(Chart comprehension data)

----------------------------------------

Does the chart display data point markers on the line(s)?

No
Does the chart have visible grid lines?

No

----------------------------------------

» What the exercise asks
Reproduce all of the items above line by line, keeping every word and mark unchanged.

» Exercise result
Does the chart display data point markers on the line(s)?

No
Does the chart have visible grid lines?

No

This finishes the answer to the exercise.